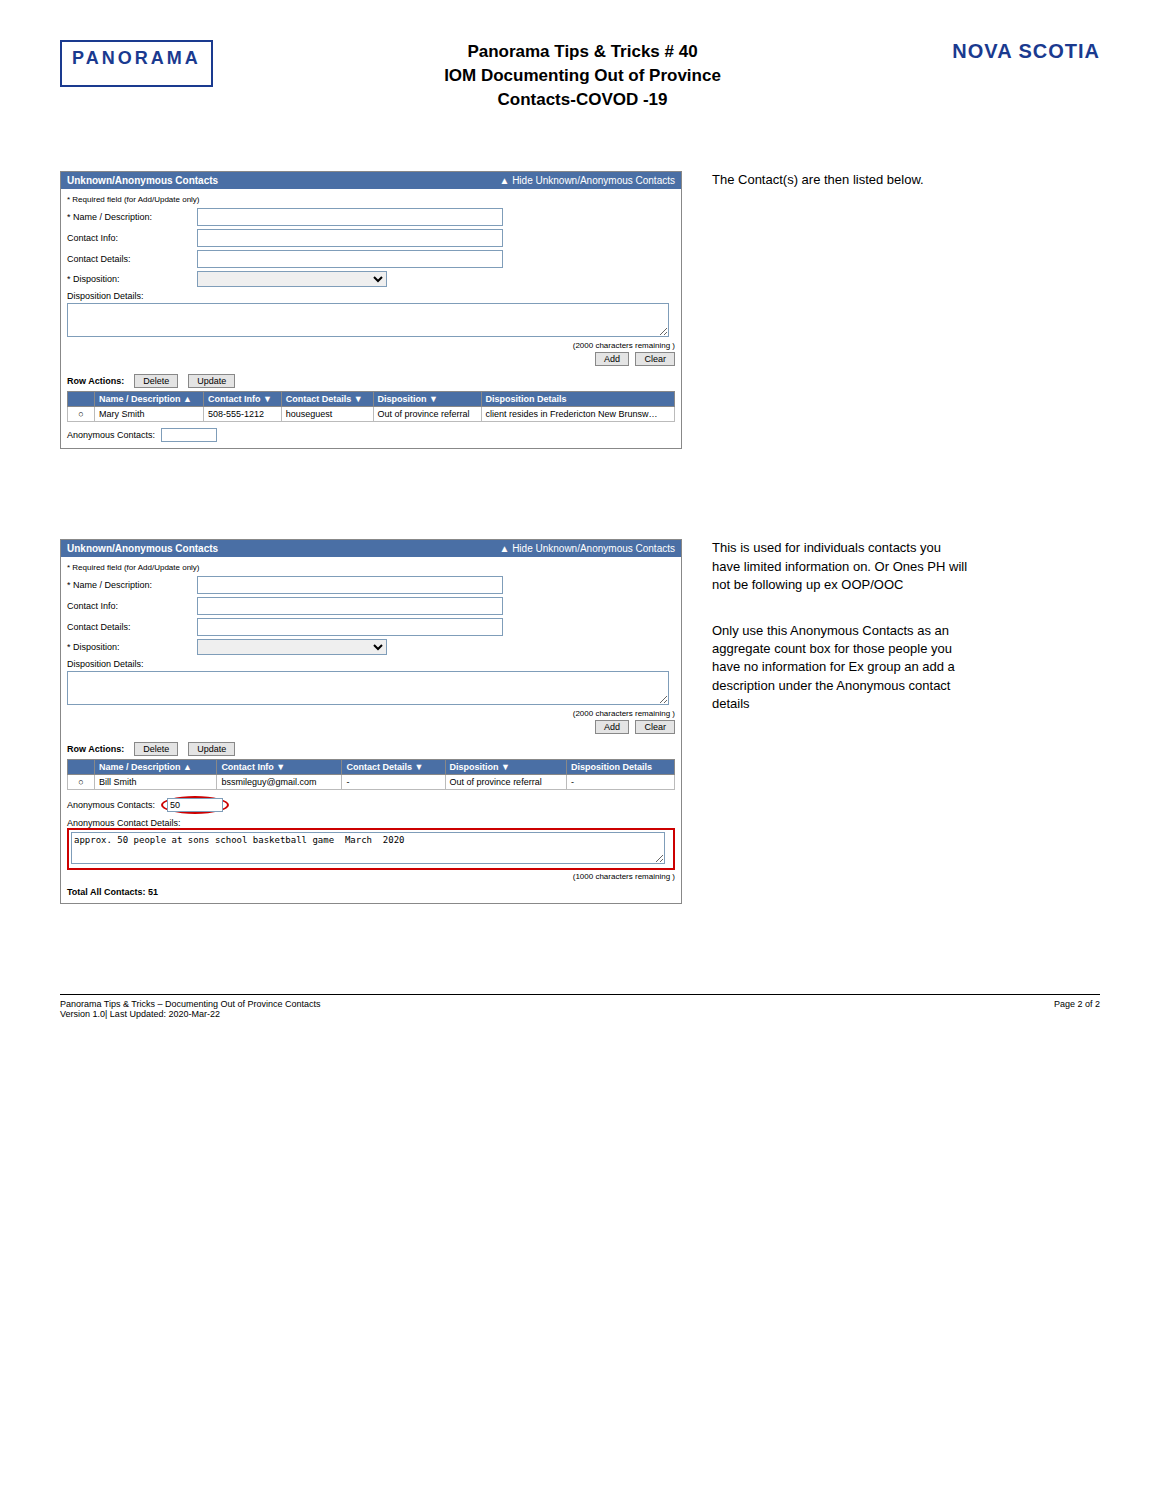PANORAMA
Panorama Tips & Tricks # 40
IOM Documenting Out of Province
Contacts-COVOD -19
NOVA SCOTIA
Unknown/Anonymous Contacts ▲ Hide Unknown/Anonymous Contacts
* Required field (for Add/Update only)
* Name / Description:
Contact Info:
Contact Details:
* Disposition:
Disposition Details:
(2000 characters remaining )
Add Clear
Row Actions: Delete Update
| | Name / Description ▲ | Contact Info ▼ | Contact Details ▼ | Disposition ▼ | Disposition Details |
| --- | --- | --- | --- | --- | --- |
| ○ | Mary Smith | 508-555-1212 | houseguest | Out of province referral | client resides in Fredericton New Brunsw… |
Anonymous Contacts:
The Contact(s) are then listed below.
Unknown/Anonymous Contacts ▲ Hide Unknown/Anonymous Contacts
* Required field (for Add/Update only)
* Name / Description:
Contact Info:
Contact Details:
* Disposition:
Disposition Details:
(2000 characters remaining )
Add Clear
Row Actions: Delete Update
| | Name / Description ▲ | Contact Info ▼ | Contact Details ▼ | Disposition ▼ | Disposition Details |
| --- | --- | --- | --- | --- | --- |
| ○ | Bill Smith | bssmileguy@gmail.com | - | Out of province referral | - |
Anonymous Contacts:
Anonymous Contact Details:
approx. 50 people at sons school basketball game March 2020
(1000 characters remaining )
Total All Contacts: 51
This is used for individuals contacts you have limited information on. Or Ones PH will not be following up ex OOP/OOC
Only use this Anonymous Contacts as an aggregate count box for those people you have no information for Ex group an add a description under the Anonymous contact details
Panorama Tips & Tricks – Documenting Out of Province Contacts
Version 1.0| Last Updated: 2020-Mar-22
Page 2 of 2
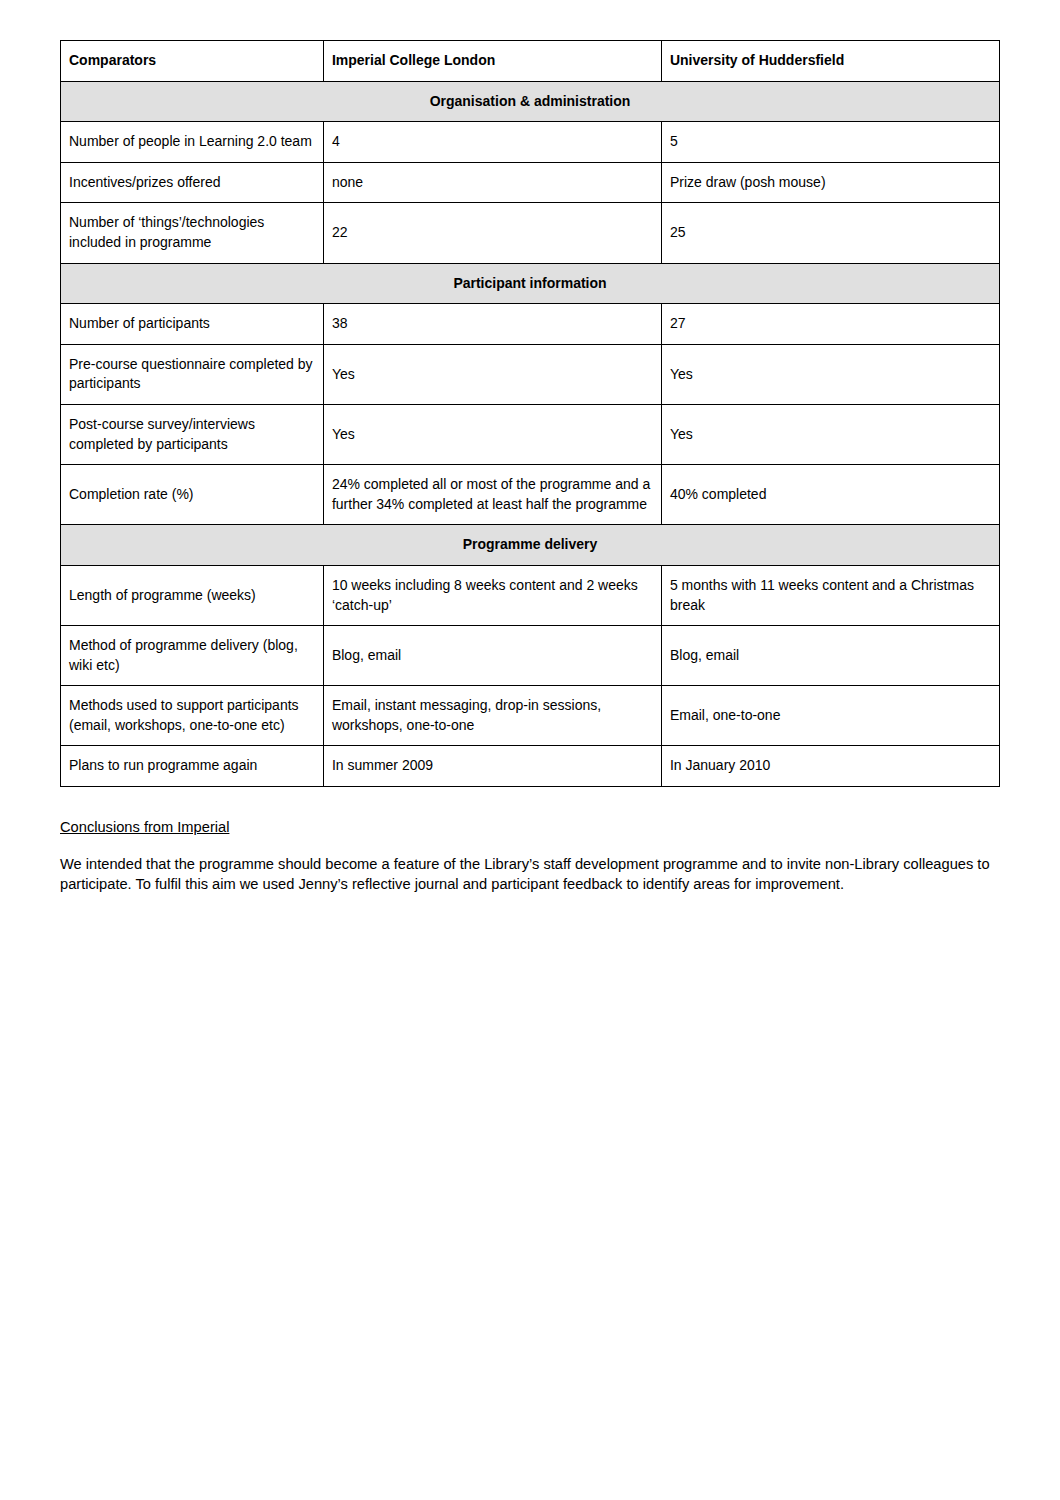| Comparators | Imperial College London | University of Huddersfield |
| --- | --- | --- |
| Organisation & administration |
| Number of people in Learning 2.0 team | 4 | 5 |
| Incentives/prizes offered | none | Prize draw (posh mouse) |
| Number of ‘things’/technologies included in programme | 22 | 25 |
| Participant information |
| Number of participants | 38 | 27 |
| Pre-course questionnaire completed by participants | Yes | Yes |
| Post-course survey/interviews completed by participants | Yes | Yes |
| Completion rate (%) | 24% completed all or most of the programme and a further 34% completed at least half the programme | 40% completed |
| Programme delivery |
| Length of programme (weeks) | 10 weeks including 8 weeks content and 2 weeks ‘catch-up’ | 5 months with 11 weeks content and a Christmas break |
| Method of programme delivery (blog, wiki etc) | Blog, email | Blog, email |
| Methods used to support participants (email, workshops, one-to-one etc) | Email, instant messaging, drop-in sessions, workshops, one-to-one | Email, one-to-one |
| Plans to run programme again | In summer 2009 | In January 2010 |
Conclusions from Imperial
We intended that the programme should become a feature of the Library’s staff development programme and to invite non-Library colleagues to participate. To fulfil this aim we used Jenny’s reflective journal and participant feedback to identify areas for improvement.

····················

From first line to last, return the records verbatim without their pictures.

PANORAMA
Panorama Tips & Tricks # 40
IOM Documenting Out of Province
Contacts-COVOD -19
NOVA SCOTIA
Unknown/Anonymous Contacts ▲ Hide Unknown/Anonymous Contacts
* Required field (for Add/Update only)
* Name / Description:
Contact Info:
Contact Details:
* Disposition:
Disposition Details:
(2000 characters remaining )
Add Clear
Row Actions: Delete Update
| | Name / Description ▲ | Contact Info ▼ | Contact Details ▼ | Disposition ▼ | Disposition Details |
| --- | --- | --- | --- | --- | --- |
| ○ | Mary Smith | 508-555-1212 | houseguest | Out of province referral | client resides in Fredericton New Brunsw… |
Anonymous Contacts:
The Contact(s) are then listed below.
Unknown/Anonymous Contacts ▲ Hide Unknown/Anonymous Contacts
* Required field (for Add/Update only)
* Name / Description:
Contact Info:
Contact Details:
* Disposition:
Disposition Details:
(2000 characters remaining )
Add Clear
Row Actions: Delete Update
| | Name / Description ▲ | Contact Info ▼ | Contact Details ▼ | Disposition ▼ | Disposition Details |
| --- | --- | --- | --- | --- | --- |
| ○ | Bill Smith | bssmileguy@gmail.com | - | Out of province referral | - |
Anonymous Contacts:
Anonymous Contact Details:
approx. 50 people at sons school basketball game March 2020
(1000 characters remaining )
Total All Contacts: 51
This is used for individuals contacts you have limited information on. Or Ones PH will not be following up ex OOP/OOC
Only use this Anonymous Contacts as an aggregate count box for those people you have no information for Ex group an add a description under the Anonymous contact details
Panorama Tips & Tricks – Documenting Out of Province Contacts
Version 1.0| Last Updated: 2020-Mar-22
Page 2 of 2
| Comparators | Imperial College London | University of Huddersfield |
| --- | --- | --- |
| Organisation & administration |
| Number of people in Learning 2.0 team | 4 | 5 |
| Incentives/prizes offered | none | Prize draw (posh mouse) |
| Number of ‘things’/technologies included in programme | 22 | 25 |
| Participant information |
| Number of participants | 38 | 27 |
| Pre-course questionnaire completed by participants | Yes | Yes |
| Post-course survey/interviews completed by participants | Yes | Yes |
| Completion rate (%) | 24% completed all or most of the programme and a further 34% completed at least half the programme | 40% completed |
| Programme delivery |
| Length of programme (weeks) | 10 weeks including 8 weeks content and 2 weeks ‘catch-up’ | 5 months with 11 weeks content and a Christmas break |
| Method of programme delivery (blog, wiki etc) | Blog, email | Blog, email |
| Methods used to support participants (email, workshops, one-to-one etc) | Email, instant messaging, drop-in sessions, workshops, one-to-one | Email, one-to-one |
| Plans to run programme again | In summer 2009 | In January 2010 |
Conclusions from Imperial
We intended that the programme should become a feature of the Library’s staff development programme and to invite non-Library colleagues to participate. To fulfil this aim we used Jenny’s reflective journal and participant feedback to identify areas for improvement.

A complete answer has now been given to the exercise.